The timelines are wishful. The reporting structures are ambiguous. Action points sit in the retreat report, unclaimed. Within 30 days, excitement fades. Within 60 days, the retreat is a memory. Within 90 days, the organisation is back to business as usual.
So, as Mr Strategy, why do I remain uncomfortable in these spaces? Because I know what is at stake. I know that a strategy done well can transform institutions. I have seen organisations rise from the edge of irrelevance because leaders chose honesty over comfort. I have also seen institutions collapse slowly under the weight of polite conversations and unchallenged assumptions
My discomfort is a gift. It forces me to interrogate the energy in the room. It helps me see the truth behind the statements. It allows me to read the body language of silent people who control an informal power centre.
It helps me identify the subtle behaviours that will sabotage execution. Retreats do not fail because leaders are incompetent. They fail because leaders are human. Humans avoid discomfort. We choose harmony over truth. We protect our status. We preserve face. But strategy is not face-saving. It is choice-making.
What boards and executives should know is simple. A powerful strategy retreat is not about excitement; it is about clarity. It is not about speaking; it is about deciding. It is not about the best speech; it is about the toughest trade-off. It is not about consensus; it is about courage. If the retreat ends and no painful decisions were made, then no strategy was formed.
A future-proof organisation must treat strategy retreats as operating rooms, not comedy rooms. People must enter prepared to confront truths, not to perform a show of alignment. Budgets must reflect decisions.
Calendars must demonstrate commitment. Leaders must model the behaviours they expect. Without this alignment between talk and action, strategy becomes an annual ritual rather than a competitive advantage.

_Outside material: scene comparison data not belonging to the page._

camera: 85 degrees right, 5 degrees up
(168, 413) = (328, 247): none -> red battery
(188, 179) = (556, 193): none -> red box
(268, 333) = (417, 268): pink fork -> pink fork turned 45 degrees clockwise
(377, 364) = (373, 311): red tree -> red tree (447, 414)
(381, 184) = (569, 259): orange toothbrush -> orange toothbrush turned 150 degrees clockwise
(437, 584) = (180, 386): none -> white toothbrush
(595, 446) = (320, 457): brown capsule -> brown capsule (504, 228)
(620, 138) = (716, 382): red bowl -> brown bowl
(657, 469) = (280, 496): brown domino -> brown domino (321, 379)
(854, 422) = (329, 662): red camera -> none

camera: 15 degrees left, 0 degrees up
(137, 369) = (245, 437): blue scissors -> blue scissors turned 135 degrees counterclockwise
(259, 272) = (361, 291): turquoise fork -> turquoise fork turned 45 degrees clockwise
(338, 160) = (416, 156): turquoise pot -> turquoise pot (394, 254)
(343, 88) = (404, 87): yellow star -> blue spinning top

Who I am is simple. I am the strategist who refuses to be entertained. I am uncomfortable because I have seen too much. But that discomfort is exactly why leaders bring me into the room.
I help you strip away the polite illusions, confront what others avoid, and build a strategy that actually lives beyond the retreat. Strategy deserves honesty. Leaders deserve clarity. Organisations deserve a future built on truth, not performance.
And discomfort, in the hands of the right strategist, is the beginning of real transformation.